I've trained a binary classifier for a language identification problem. The training data is $n$ sentences from language A and $n$ sentences from language B. Such that $n$ sentences are selected uniformly at random from a larger corpus of $N$ sentences, that belong to language B. The rationale is to create a balanced dataset for training.
Next, I'm using the classifier to identify the language of $m$ sentences from a new corpus, for which I don't have the ground truth language. For each such sentence, the classifier predicts a probability $p$, that this sentence belongs to language A (or equivalently a probability $1-p$, that this sentence belongs to language B).

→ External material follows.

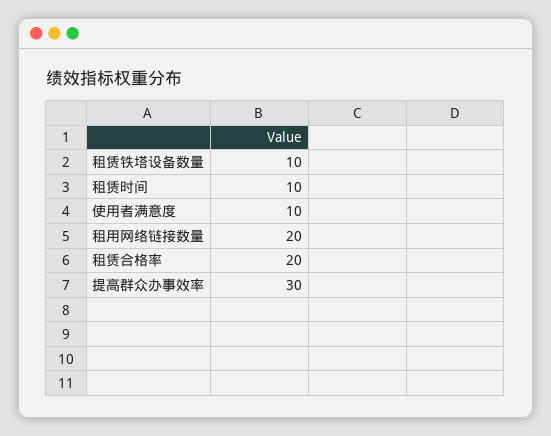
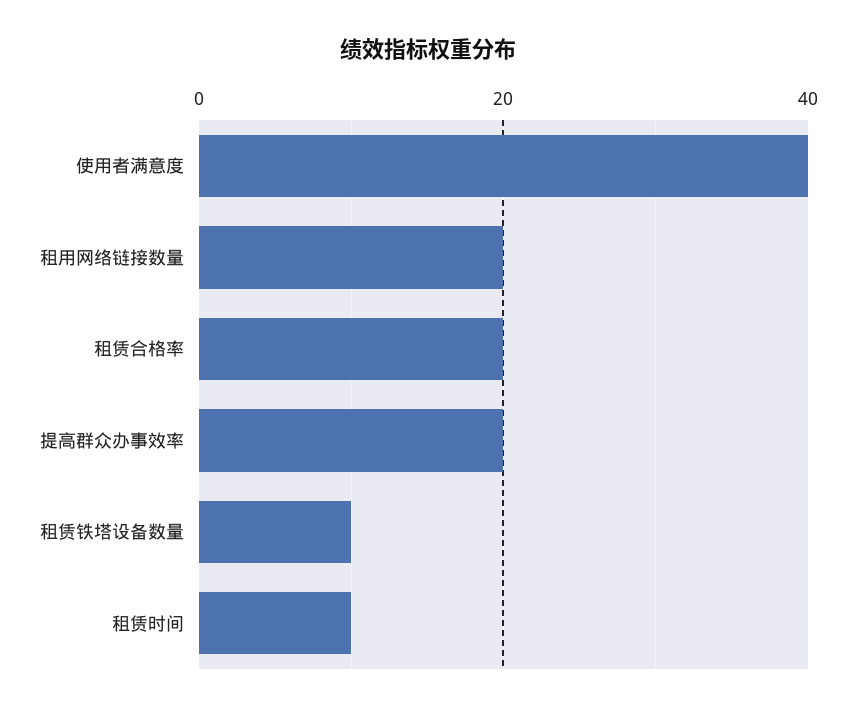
使用者满意度: 10 -> 40
提高群众办事效率: 30 -> 20

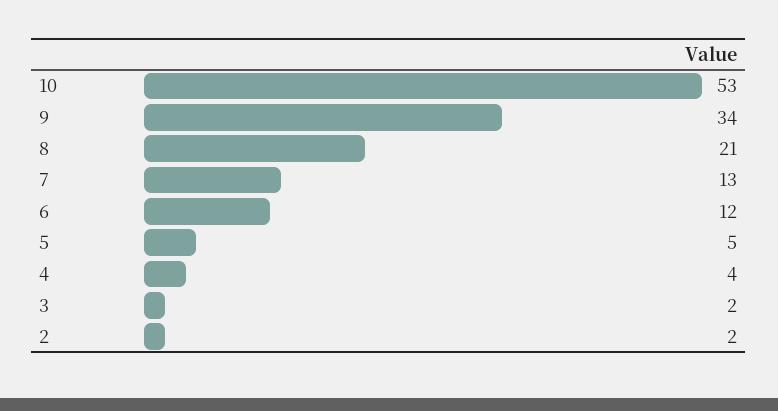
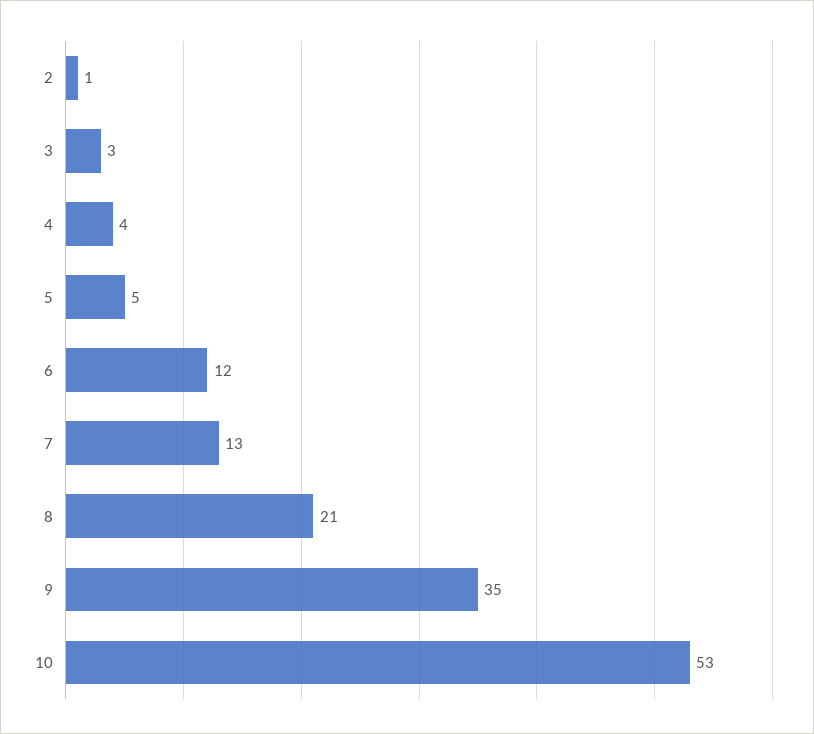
9: 34 -> 35
3: 2 -> 3
2: 2 -> 1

I'd like to have some measure of how strongly the classifier believes the sentence belongs to A rather than B, so I've used $dp := |p - (1-p)|$. One concern is how does the random selection of $n$ out of $N$ sentences for the training set affects $p$. One simple solution that comes to mind, is to conduct $k$ experiments (say 10), and for each unknown sentence report the average and std of $dp$ over the $k$ experiments.
Questions:
- Does it make sense to use $dp$ for such a measure?
- Does it make sense to report the average and std of $dp$ over $k$ experiments? If so, what should be the value of $k$?
Note, there are, of course, questions of how do we know the classifier is any good, that the probability is calibrated, etc. I'm ignoring these issues for simplicity's sake.